READING TEXT =
━━━━━━

Engineers use three types of power to describe energy flow in a system:

Real power (P)

Reactive power (Q)

apparent power (S sometimes |S| when regarded as the modulus of complex power)

In the diagram, P is the real power Q is the reactive power (in this case negative) the length of S is the apparent power.

The unit for all forms of power is the watt (symbol: W), in practice however this is generally reserved for the real power component. The SI unit for reactive power is the voltampere which is given the special name "var" (symbol: var) in IEC 60027-1. The combination of real and reactive power is expressed in volt-amperes (VA).

Understanding the relationship between these three quantities lies at the heart of understanding power engineering. The mathematical relationship between them is a vector and is typically expressed using complex numbers

$S = P + j Q$ (where j is the imaginary unit)

This complex value S is often referred to as the complex power.

━━━━━━

EXERCISE DETAILS =
List each type of power that the text on power in electrical systems says engineers use to describe energy flow, with the symbol it gives for each.

DATA EXTRACT =
━━━━━━

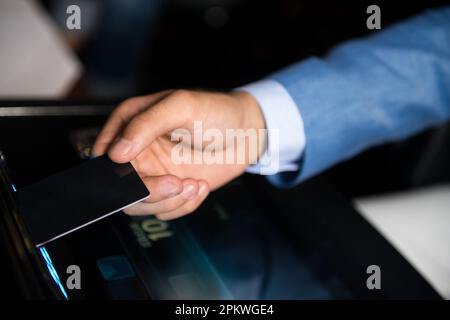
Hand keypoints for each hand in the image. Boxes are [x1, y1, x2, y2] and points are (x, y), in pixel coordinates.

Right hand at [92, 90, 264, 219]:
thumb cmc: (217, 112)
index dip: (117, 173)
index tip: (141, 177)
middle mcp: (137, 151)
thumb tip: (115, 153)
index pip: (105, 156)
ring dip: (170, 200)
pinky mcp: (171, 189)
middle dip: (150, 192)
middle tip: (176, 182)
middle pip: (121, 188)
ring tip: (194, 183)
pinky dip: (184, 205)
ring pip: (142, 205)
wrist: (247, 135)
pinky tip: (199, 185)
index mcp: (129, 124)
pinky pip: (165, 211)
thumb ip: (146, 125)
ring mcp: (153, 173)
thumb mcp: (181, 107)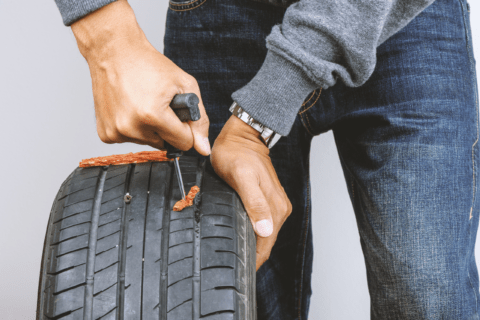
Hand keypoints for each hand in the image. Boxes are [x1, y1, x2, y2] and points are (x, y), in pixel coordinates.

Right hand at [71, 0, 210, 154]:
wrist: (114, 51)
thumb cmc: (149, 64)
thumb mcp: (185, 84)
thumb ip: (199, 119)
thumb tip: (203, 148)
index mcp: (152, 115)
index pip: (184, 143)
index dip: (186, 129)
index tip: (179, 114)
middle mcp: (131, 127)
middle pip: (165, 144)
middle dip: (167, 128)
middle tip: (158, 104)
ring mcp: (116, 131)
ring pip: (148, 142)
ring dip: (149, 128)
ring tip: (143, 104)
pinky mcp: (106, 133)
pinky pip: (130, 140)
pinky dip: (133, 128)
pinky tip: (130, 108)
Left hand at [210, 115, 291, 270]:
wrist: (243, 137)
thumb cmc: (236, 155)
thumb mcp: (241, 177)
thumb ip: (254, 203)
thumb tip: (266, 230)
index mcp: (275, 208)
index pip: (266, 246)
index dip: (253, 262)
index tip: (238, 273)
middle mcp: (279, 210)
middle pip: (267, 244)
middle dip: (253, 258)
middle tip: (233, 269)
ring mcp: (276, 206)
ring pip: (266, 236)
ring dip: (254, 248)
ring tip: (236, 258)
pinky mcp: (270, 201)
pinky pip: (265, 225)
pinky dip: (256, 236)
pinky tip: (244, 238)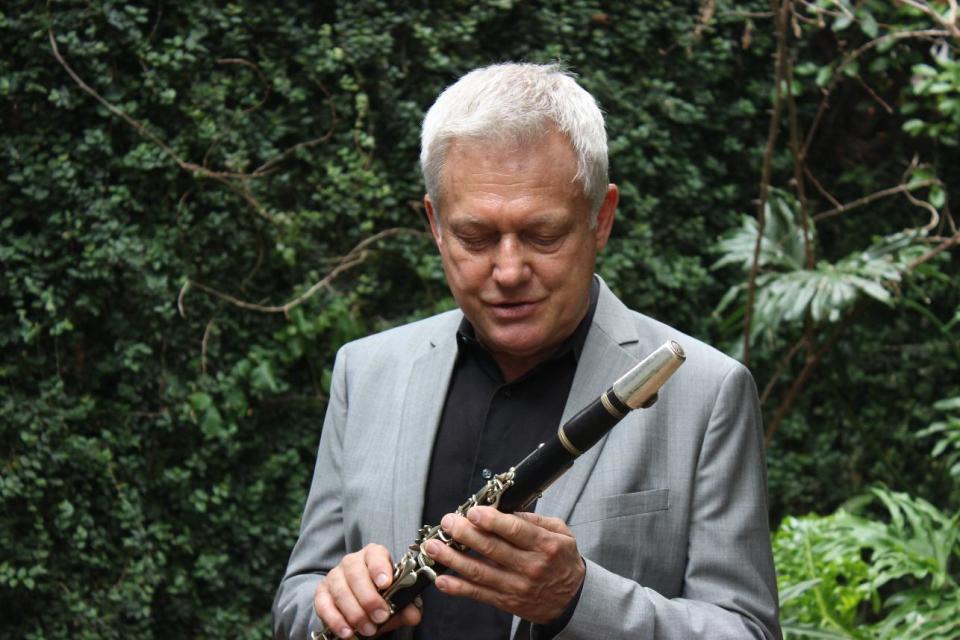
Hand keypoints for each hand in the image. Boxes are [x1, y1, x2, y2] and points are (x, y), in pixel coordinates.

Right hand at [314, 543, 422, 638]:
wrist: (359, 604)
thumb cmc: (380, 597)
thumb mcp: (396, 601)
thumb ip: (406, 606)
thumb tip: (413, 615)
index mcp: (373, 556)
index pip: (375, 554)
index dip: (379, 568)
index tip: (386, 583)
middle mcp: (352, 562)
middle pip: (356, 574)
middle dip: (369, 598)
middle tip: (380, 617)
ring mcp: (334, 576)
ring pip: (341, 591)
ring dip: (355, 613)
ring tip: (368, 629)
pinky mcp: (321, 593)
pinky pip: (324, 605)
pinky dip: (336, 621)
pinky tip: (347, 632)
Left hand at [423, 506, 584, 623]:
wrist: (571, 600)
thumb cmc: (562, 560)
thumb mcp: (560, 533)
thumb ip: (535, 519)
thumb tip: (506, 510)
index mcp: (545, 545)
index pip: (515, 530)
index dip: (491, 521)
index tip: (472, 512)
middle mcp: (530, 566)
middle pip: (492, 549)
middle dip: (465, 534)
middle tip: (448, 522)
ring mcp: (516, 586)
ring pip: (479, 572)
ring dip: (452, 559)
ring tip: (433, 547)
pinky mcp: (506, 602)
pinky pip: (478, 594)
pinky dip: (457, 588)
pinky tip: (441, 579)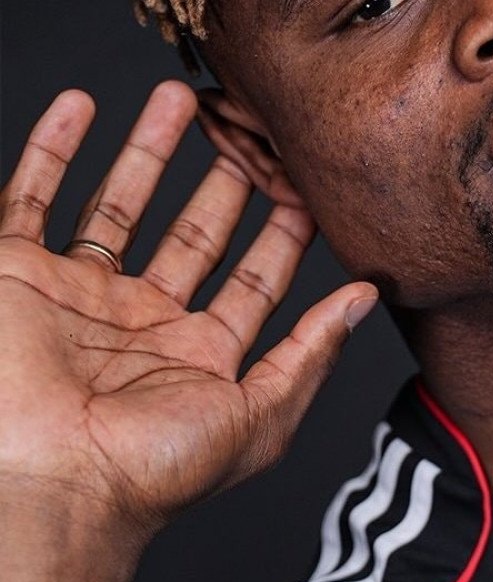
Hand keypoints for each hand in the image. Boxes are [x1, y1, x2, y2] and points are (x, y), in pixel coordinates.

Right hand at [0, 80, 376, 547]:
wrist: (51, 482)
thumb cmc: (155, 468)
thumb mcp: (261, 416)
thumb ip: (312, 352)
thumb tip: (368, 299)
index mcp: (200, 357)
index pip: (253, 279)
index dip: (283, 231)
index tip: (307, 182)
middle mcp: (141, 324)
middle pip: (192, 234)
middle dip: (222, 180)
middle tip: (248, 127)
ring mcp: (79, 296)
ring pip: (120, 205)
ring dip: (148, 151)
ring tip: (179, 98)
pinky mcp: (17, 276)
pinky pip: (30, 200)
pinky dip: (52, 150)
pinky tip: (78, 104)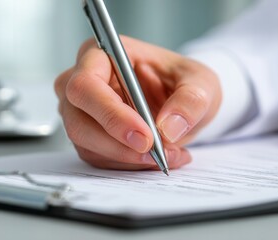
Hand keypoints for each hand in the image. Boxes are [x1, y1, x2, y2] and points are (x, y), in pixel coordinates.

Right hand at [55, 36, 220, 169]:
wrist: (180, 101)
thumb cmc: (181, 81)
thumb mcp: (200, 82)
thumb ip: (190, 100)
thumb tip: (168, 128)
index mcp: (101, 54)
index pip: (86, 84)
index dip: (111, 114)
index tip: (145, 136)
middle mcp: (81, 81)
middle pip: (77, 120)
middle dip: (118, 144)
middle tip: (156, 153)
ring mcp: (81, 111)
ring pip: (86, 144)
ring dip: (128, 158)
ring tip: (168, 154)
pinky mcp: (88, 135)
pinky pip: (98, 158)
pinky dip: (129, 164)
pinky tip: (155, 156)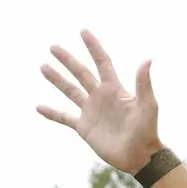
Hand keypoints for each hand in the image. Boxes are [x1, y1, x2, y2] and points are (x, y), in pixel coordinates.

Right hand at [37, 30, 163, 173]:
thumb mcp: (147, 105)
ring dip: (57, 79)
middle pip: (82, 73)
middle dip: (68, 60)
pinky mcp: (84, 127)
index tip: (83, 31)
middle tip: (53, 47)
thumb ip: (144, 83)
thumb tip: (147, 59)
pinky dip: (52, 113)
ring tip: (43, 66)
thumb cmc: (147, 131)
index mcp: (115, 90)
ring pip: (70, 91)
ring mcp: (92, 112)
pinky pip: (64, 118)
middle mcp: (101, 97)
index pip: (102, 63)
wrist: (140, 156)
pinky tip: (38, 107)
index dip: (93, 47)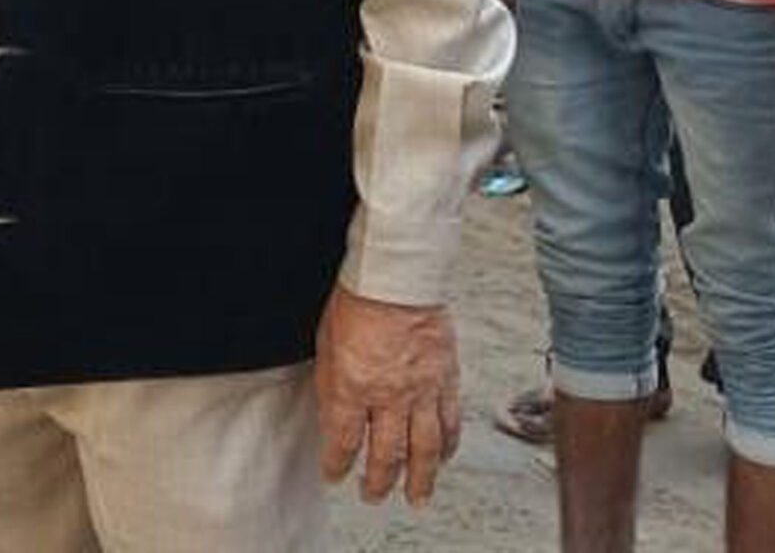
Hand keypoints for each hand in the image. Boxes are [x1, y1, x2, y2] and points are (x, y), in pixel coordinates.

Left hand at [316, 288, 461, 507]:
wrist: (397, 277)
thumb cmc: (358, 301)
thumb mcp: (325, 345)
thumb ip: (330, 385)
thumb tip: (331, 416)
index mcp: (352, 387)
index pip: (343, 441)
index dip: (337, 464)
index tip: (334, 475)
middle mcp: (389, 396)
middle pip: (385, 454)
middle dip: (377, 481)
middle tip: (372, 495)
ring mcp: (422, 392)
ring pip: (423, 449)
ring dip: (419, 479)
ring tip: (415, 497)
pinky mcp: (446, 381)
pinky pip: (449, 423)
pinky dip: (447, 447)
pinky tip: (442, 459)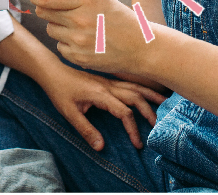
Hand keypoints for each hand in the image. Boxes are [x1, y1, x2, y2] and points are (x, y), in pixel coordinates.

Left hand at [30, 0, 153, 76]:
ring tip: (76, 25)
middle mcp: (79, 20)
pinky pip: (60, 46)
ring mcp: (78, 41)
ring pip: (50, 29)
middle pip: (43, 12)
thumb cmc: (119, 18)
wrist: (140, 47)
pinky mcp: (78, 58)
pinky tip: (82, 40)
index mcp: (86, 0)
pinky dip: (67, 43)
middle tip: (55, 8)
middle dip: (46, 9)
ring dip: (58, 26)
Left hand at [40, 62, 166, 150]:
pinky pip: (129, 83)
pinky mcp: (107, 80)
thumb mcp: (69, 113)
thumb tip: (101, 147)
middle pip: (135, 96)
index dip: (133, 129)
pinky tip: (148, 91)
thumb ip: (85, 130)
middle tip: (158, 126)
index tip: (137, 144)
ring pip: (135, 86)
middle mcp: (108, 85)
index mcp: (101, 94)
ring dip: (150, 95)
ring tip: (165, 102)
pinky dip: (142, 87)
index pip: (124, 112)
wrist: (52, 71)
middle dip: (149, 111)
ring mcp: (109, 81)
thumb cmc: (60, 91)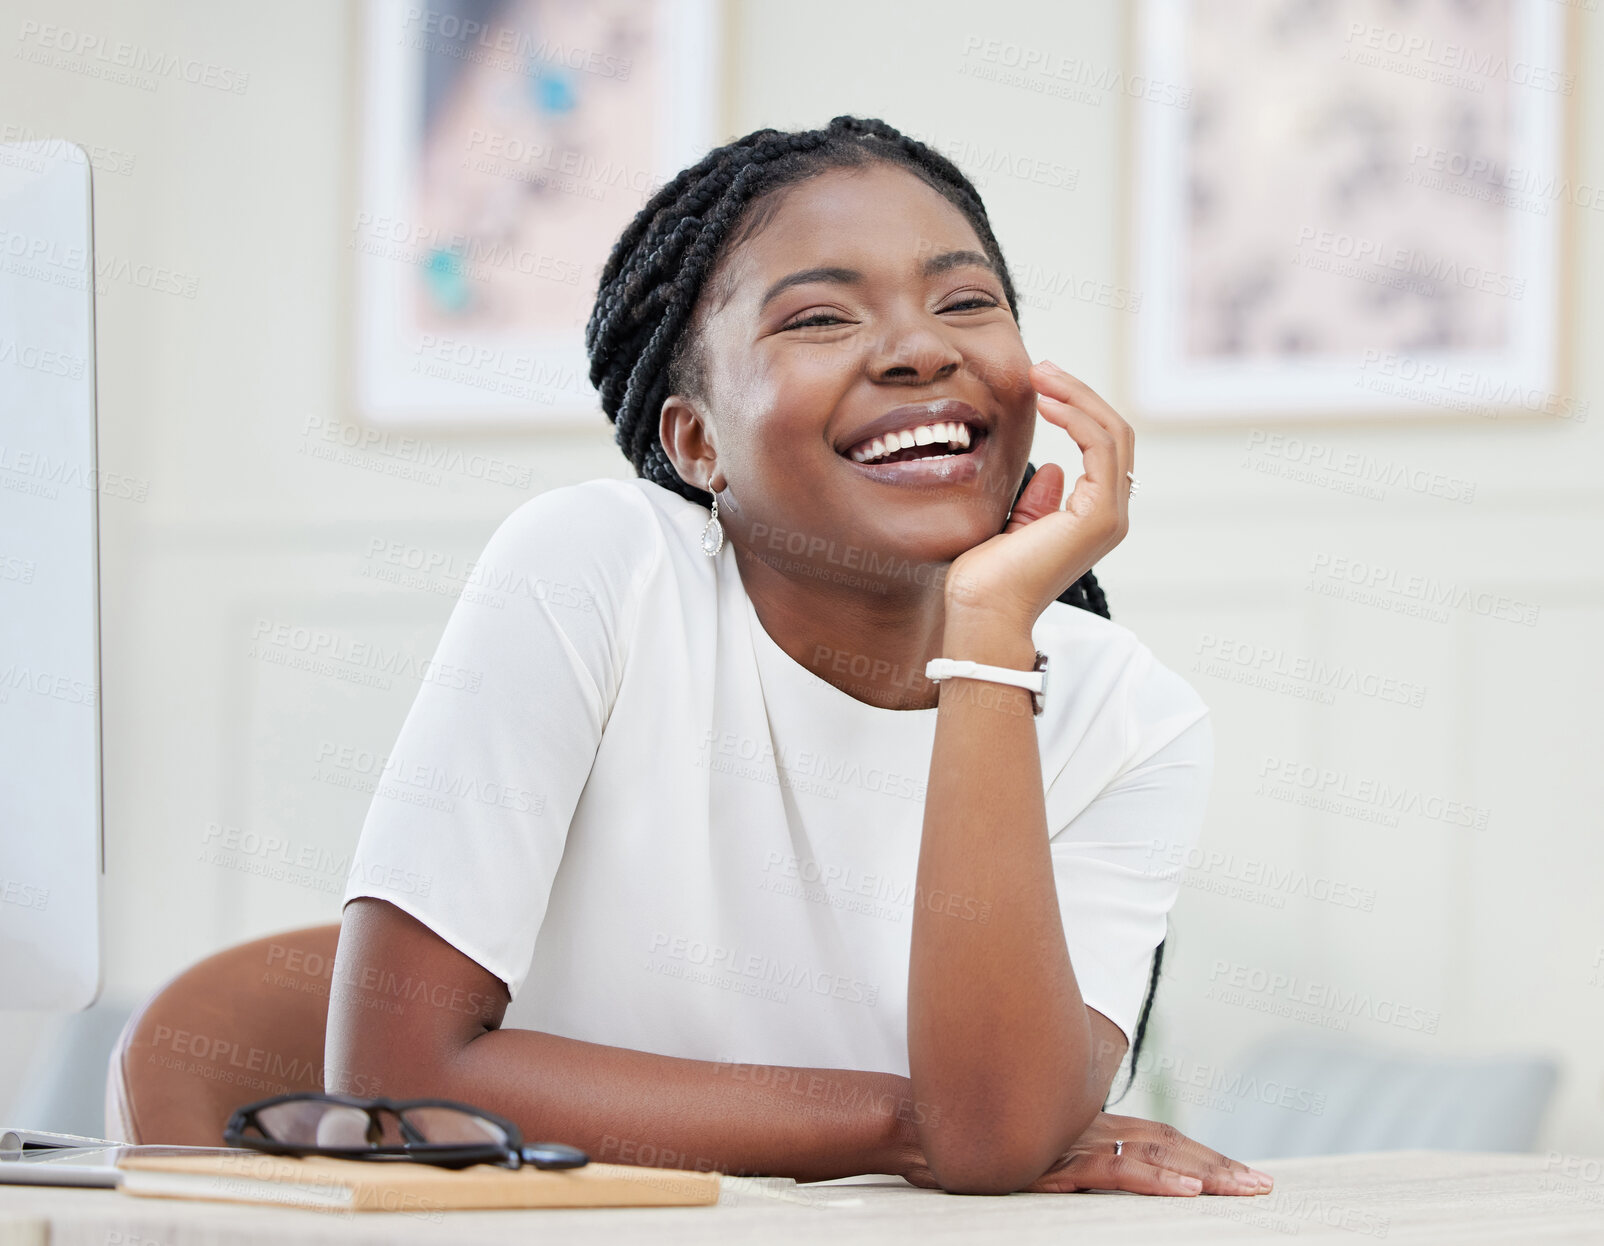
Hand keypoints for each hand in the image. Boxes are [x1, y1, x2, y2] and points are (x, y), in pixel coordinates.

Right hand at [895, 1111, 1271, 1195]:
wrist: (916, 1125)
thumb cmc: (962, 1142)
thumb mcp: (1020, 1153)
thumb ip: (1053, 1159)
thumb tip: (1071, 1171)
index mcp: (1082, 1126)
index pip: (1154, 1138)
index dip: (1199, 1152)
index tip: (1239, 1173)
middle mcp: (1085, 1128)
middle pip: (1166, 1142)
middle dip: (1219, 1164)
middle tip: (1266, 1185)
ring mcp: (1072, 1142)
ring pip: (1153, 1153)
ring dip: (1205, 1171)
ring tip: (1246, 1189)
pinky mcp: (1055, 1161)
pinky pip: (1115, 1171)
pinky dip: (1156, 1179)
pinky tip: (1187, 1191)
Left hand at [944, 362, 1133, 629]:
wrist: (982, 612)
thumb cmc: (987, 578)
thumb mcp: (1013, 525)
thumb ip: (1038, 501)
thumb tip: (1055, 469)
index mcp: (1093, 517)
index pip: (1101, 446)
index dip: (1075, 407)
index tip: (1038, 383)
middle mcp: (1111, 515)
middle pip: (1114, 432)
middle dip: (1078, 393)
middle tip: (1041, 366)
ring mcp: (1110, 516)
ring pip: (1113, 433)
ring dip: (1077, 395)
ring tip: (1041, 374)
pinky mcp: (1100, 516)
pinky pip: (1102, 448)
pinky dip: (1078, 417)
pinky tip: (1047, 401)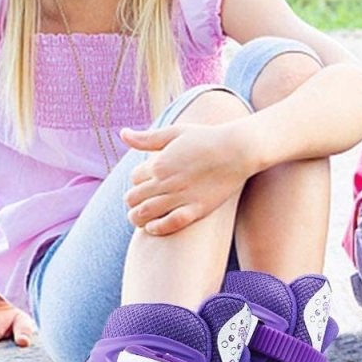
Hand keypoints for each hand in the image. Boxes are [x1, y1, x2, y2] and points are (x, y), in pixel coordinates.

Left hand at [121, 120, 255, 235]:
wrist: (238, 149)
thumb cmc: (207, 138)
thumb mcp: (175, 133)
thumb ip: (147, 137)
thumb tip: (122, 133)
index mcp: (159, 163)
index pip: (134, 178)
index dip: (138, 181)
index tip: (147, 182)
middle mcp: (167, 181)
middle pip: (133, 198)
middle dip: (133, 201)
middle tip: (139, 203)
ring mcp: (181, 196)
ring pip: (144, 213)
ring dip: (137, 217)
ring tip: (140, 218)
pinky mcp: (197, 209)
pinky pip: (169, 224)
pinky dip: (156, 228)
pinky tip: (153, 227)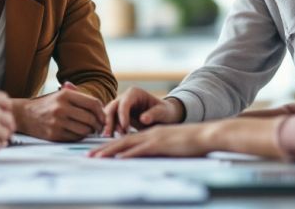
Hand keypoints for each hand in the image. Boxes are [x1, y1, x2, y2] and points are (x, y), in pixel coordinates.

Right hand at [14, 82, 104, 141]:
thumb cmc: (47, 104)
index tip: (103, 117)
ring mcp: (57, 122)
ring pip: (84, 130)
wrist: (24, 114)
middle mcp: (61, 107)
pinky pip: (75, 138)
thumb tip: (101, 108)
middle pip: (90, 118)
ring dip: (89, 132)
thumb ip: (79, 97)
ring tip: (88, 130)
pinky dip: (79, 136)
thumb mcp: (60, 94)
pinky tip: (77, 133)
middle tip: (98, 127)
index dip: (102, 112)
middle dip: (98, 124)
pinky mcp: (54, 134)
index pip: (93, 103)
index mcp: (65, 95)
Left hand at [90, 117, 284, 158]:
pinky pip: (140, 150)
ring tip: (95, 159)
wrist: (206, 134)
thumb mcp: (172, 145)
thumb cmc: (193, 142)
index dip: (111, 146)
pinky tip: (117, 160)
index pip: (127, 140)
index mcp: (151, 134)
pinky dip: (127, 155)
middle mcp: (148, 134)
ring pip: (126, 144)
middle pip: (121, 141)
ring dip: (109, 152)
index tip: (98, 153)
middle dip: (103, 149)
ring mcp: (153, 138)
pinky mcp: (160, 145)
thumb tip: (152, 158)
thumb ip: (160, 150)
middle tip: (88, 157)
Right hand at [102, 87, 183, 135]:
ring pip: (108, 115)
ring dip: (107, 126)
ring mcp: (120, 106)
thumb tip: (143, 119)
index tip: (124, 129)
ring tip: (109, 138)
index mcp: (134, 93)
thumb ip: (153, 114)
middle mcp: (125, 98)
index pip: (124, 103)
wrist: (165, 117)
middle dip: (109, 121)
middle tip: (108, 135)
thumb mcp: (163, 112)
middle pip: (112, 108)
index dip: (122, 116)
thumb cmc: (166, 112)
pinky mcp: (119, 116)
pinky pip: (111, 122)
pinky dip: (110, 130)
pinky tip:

━━━━━━

ANSWER SECTION =
Real power (P)
Reactive power (Q)
Apparent power (S, sometimes |S| when regarded as the modulus of complex power)